KUTIPAN HALAMAN
::::::
Sistem politik hanya merupakan salah satu dari bermacam-macam sistem yang terjadi di masyarakat, seperti sistem ekonomi, sistem sosial, sistem komunikasi dan lain-lain. Setiap sistem tentu memiliki tujuan dan fungsi masing-masing untuk menjaga kelangsungan hidup dari masyarakat tersebut. Dalam hal ini, maka sistem politik menjalankan fungsi-fungsi dan tujuan tertentu untuk masyarakat, yaitu merumuskan tujuan-tujuan masyarakat dan selanjutnya diaksanakan oleh kebijakan-kebijakan untuk kepentingan masyarakat.

Karena itu, masyarakat perlu mengetahui dam memahami ilmu politik mulai dari lingkup kecil sampai lingkup yang labih luas. Agar masyarakat dapat berkontribusi langsung demi memajukan negara kita tercinta ini.
::::::
KUMPULAN ITEM

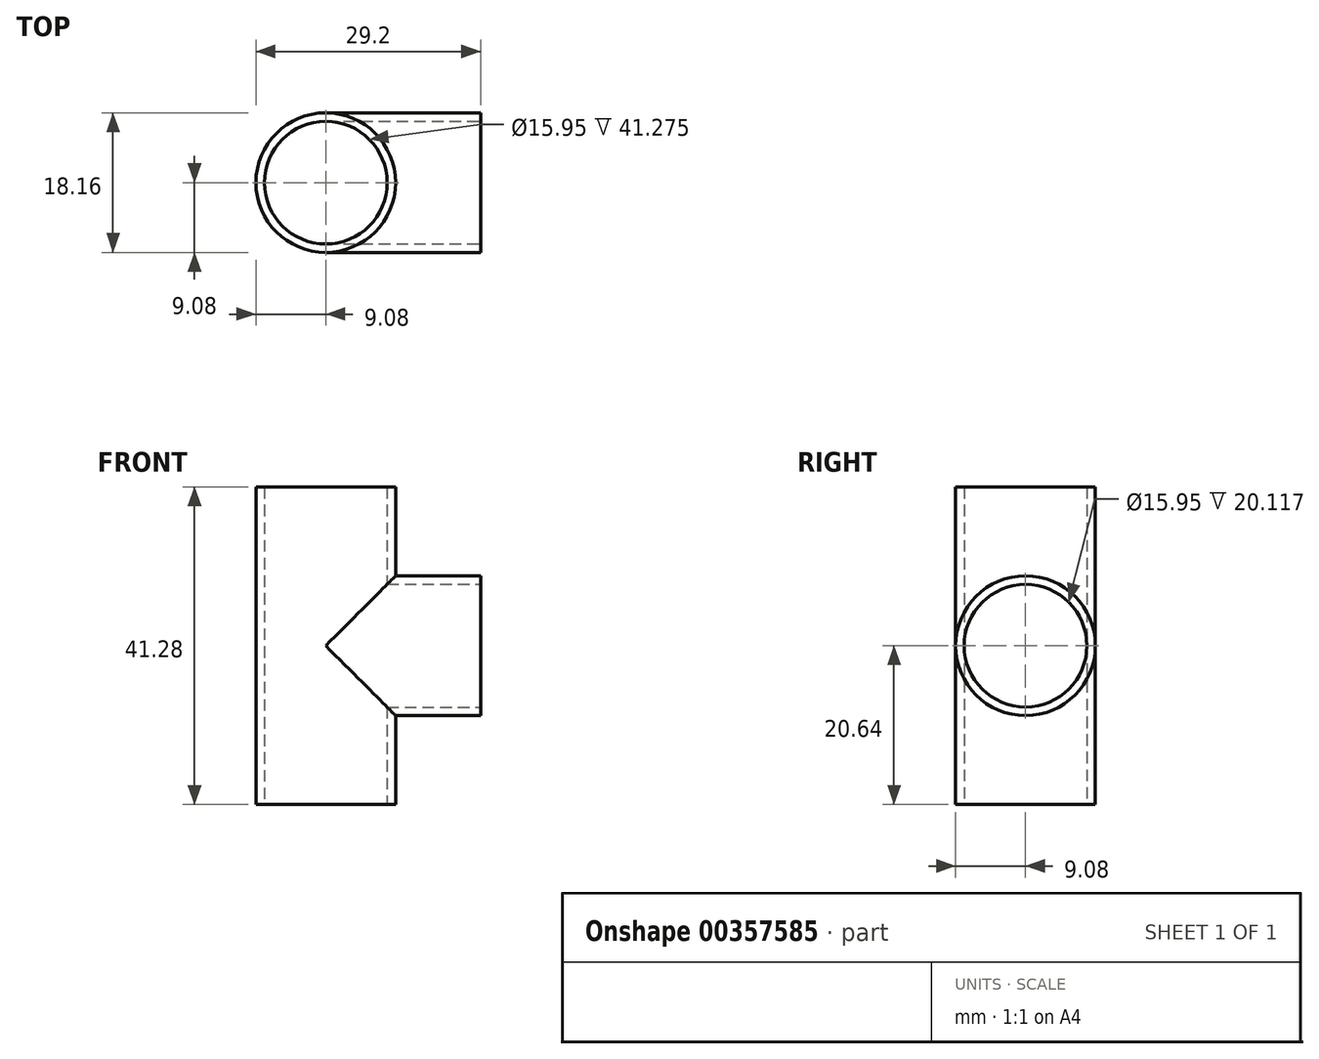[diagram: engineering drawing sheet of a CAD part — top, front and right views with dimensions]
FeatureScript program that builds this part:
annotation { "Feature Type Name" : "Feature", "Feature Type Description" : "" }
export const myFeature = defineFeature(function(context is Context, id is Id, definition is map)
    precondition{}
    {
        {
            var Q0;
            Q0=qCreatedBy(makeId("Top.planeOp"),FACE);
            var sketch = newSketch(context, id + "F0", { "sketchPlane" : qUnion([Q0])});
            skCircle(sketch, "E0", {"center": v(0, 0) * mm, "radius": 7.98 * mm});
            skCircle(sketch, "E1", {"center": v(0, 0) * mm, "radius": 9.08 * mm});
            skSolve(sketch);
        }
        {
            var Q0;
            Q0=makeQuery(id+"F0.imprint","IMPRINT",FACE,{"disambiguationData":[TD([[makeQuery(id+"F0.imprint","IMPRINT",EDGE,{"derivedFrom":sQuery(id+"F0.wireOp",EDGE,"E0")}),-1.0]])]});
            extrude(context, id + "F1", {"entities" : qUnion([Q0]), "depth" : 41.27 * mm, "symmetric" : true});
        }
        {
            var Q0;
            Q0=qCreatedBy(makeId("Front.planeOp"),FACE);
            var sketch = newSketch(context, id + "F2", { "sketchPlane" : qUnion([Q0])});
            skPoint(sketch, "E2", {"position": v(20.12, 0) * mm});
            skSolve(sketch);
        }
        {
            var Q0;
            Q0=qCreatedBy(makeId("Right.planeOp"),FACE);
            var Q1;
            Q1=sQuery(id+"F2.wireOp",VERTEX,"E2");
            cPlane(context, id + "F3", {"entities" : qUnion([Q0, Q1]), "cplaneType" : CPlaneType.PLANE_POINT, "offset" : 25.4 * mm, "width" : 152.4 * mm, "height" : 152.4 * mm});
        }
        {
            var Q0;
            Q0=qCreatedBy(id+"F3.planeOp",FACE);
            var sketch = newSketch(context, id + "F4", { "sketchPlane" : qUnion([Q0])});
            skLineSegment(sketch, "E3", {"start": v(-9.08, -20.64) * mm, "end": v(-9.08, 20.64) * mm, "construction": true});
            skCircle(sketch, "E4", {"center": v(0, 0) * mm, "radius": 9.08 * mm});
            skLineSegment(sketch, "E5.0", {"start": v(-7.98, 20.64) * mm, "end": v(7.98, 20.64) * mm, "construction": true});
            skLineSegment(sketch, "E6", {"start": v(-7.98, 20.64) * mm, "end": v(-7.98, -20.67) * mm, "construction": true});
            skCircle(sketch, "E7", {"center": v(0, 0) * mm, "radius": 7.98 * mm});
            skSolve(sketch);
        }
        {
            var Q0;
            Q0 = qSketchRegion(id + "F4", true);
            var Q1;
            Q1=makeQuery(id+"F1.opExtrude","SWEPT_FACE",FACE,{"disambiguationData":[OSD([sQuery(id+"F0.wireOp",EDGE,"E0")])]});
            var Q2;
            Q2=makeQuery(id+"F1.opExtrude","SWEPT_BODY",BODY,{"disambiguationData":[OSD([sQuery(id+"F0.wireOp",EDGE,"E0"),sQuery(id+"F0.wireOp",EDGE,"E1")])]});
            extrude(context, id + "F5", {"entities" : qUnion([Q0]), "operationType" : NewBodyOperationType.ADD, "endBound" : BoundingType.UP_TO_BODY, "oppositeDirection" : true, "endBoundEntityFace" : qUnion([Q1]), "endBoundEntityBody" : qUnion([Q2]), "depth" : 25.4 * mm});
        }
        {
            var Q0;
            Q0=qCreatedBy(id+"F3.planeOp",FACE);
            var sketch = newSketch(context, id + "F6", { "sketchPlane" : qUnion([Q0])});
            skCircle(sketch, "E8.0", {"center": v(0, 0) * mm, "radius": 7.98 * mm});
            skSolve(sketch);
        }
        {
            var Q0;
            Q0=makeQuery(id+"F6.imprint","IMPRINT",FACE,{"disambiguationData":[TD([[makeQuery(id+"F6.imprint","IMPRINT",EDGE,{"derivedFrom":sQuery(id+"F6.wireOp",EDGE,"E8.0")}),1.0]])]});
            var Q1;
            Q1=makeQuery(id+"F1.opExtrude","SWEPT_FACE",FACE,{"disambiguationData":[OSD([sQuery(id+"F0.wireOp",EDGE,"E0")])]});
            extrude(context, id + "F7", {"entities" : qUnion([Q0]), "operationType" : NewBodyOperationType.REMOVE, "endBound" : BoundingType.UP_TO_SURFACE, "oppositeDirection" : true, "endBoundEntityFace" : qUnion([Q1]), "depth" : 25.4 * mm});
        }
    });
::::::
DAFTAR TUGAS
a. Menurut kutipan halaman, sistem apa saja yang disebut sebagai contoh selain sistem politik di masyarakat?
b. Tulis ulang bagian kutipan halaman dari "Sistem politik hanya" sampai "untuk kepentingan masyarakat.", dan ganti "kelangsungan" dengan "keberlangsungan".
Kerjakan tugas hanya dengan berpegang pada kutipan halaman.

JAWABAN TUGAS
a. Sistem ekonomi, sistem sosial, dan sistem komunikasi.

b.
Sistem politik hanya merupakan salah satu dari bermacam-macam sistem yang terjadi di masyarakat, seperti sistem ekonomi, sistem sosial, sistem komunikasi dan lain-lain. Setiap sistem tentu memiliki tujuan dan fungsi masing-masing untuk menjaga keberlangsungan hidup dari masyarakat tersebut. Dalam hal ini, maka sistem politik menjalankan fungsi-fungsi dan tujuan tertentu untuk masyarakat, yaitu merumuskan tujuan-tujuan masyarakat dan selanjutnya diaksanakan oleh kebijakan-kebijakan untuk kepentingan masyarakat.